* [What you have to do]: For the listing below, give the number of lines that hold the string "buttons", without anything else.

* [Data for analysis]:
+++

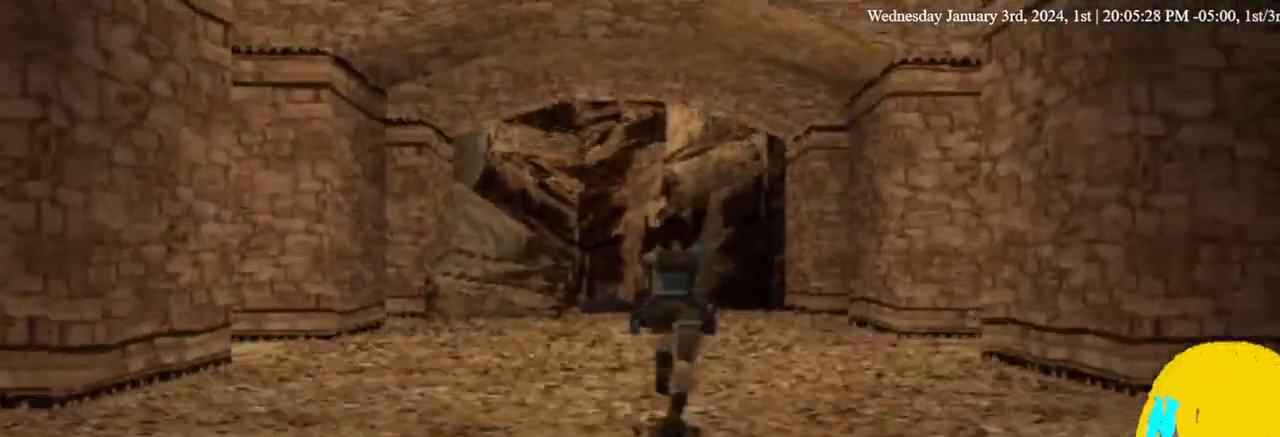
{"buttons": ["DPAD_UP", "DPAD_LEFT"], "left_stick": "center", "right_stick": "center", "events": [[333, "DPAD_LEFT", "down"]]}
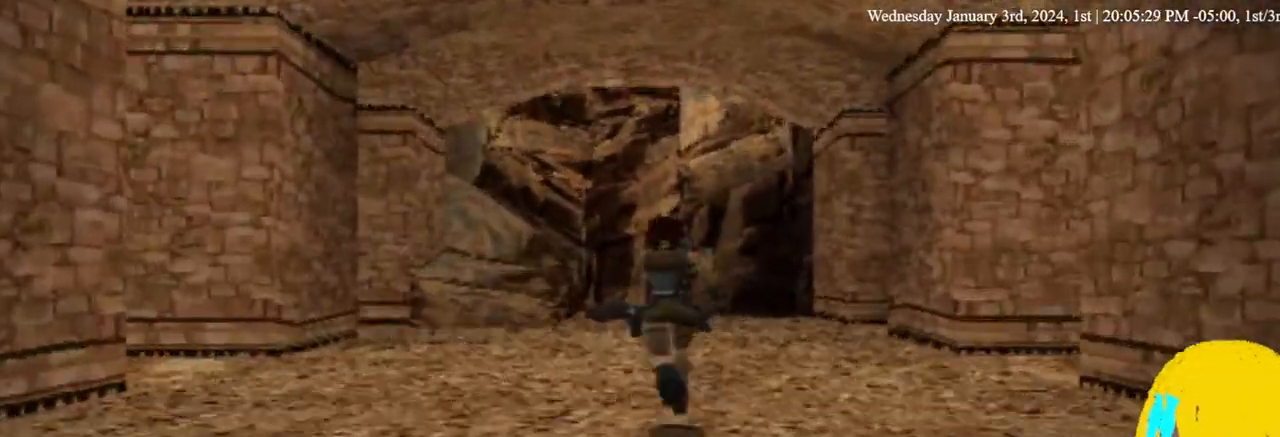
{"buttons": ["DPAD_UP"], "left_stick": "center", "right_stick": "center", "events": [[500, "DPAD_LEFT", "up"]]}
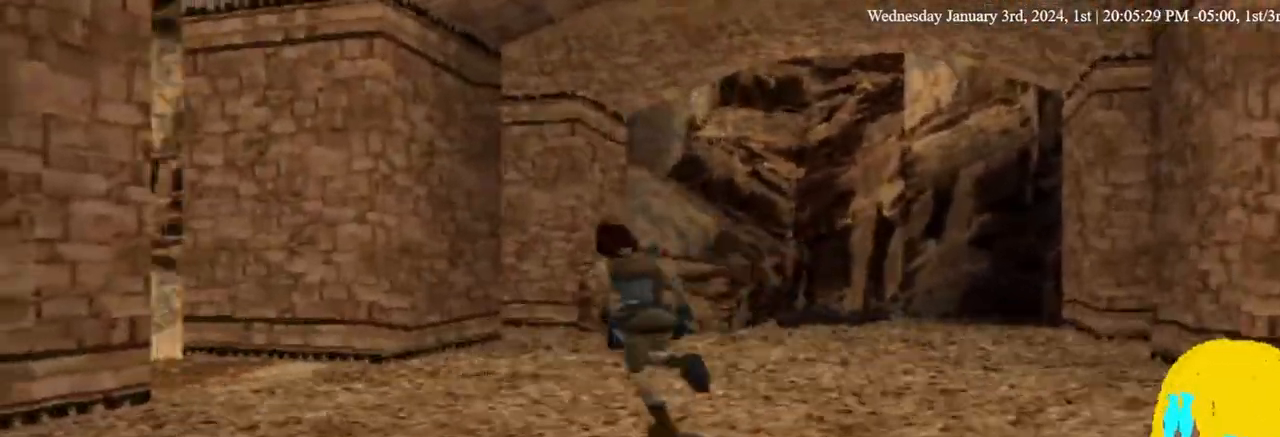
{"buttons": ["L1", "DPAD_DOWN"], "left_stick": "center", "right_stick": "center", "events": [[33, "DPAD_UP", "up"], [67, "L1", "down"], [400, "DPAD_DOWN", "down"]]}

+++

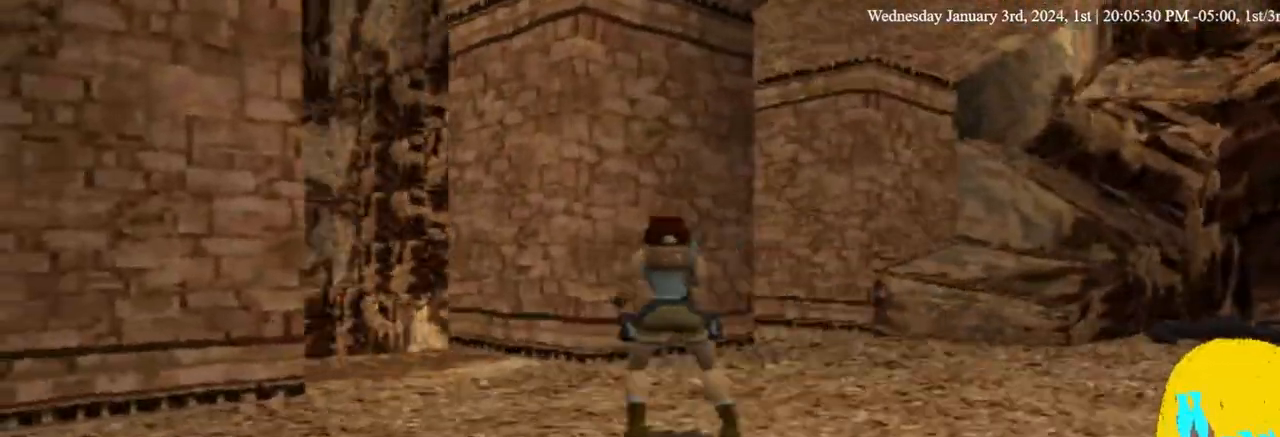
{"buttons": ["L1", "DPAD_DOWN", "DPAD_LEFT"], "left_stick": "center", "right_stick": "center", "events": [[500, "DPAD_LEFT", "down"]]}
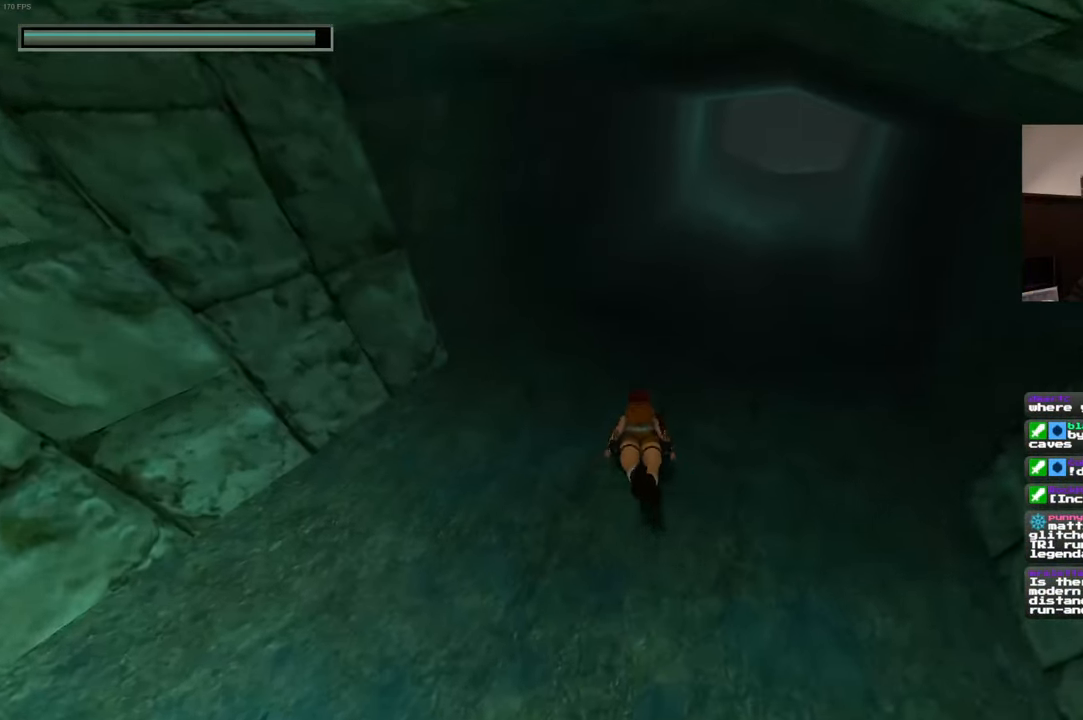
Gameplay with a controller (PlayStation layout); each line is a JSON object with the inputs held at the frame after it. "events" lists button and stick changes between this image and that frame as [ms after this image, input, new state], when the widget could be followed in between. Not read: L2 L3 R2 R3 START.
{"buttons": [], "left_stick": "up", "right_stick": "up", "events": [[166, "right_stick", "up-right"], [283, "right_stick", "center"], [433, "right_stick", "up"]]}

+++

* [Output below]: 5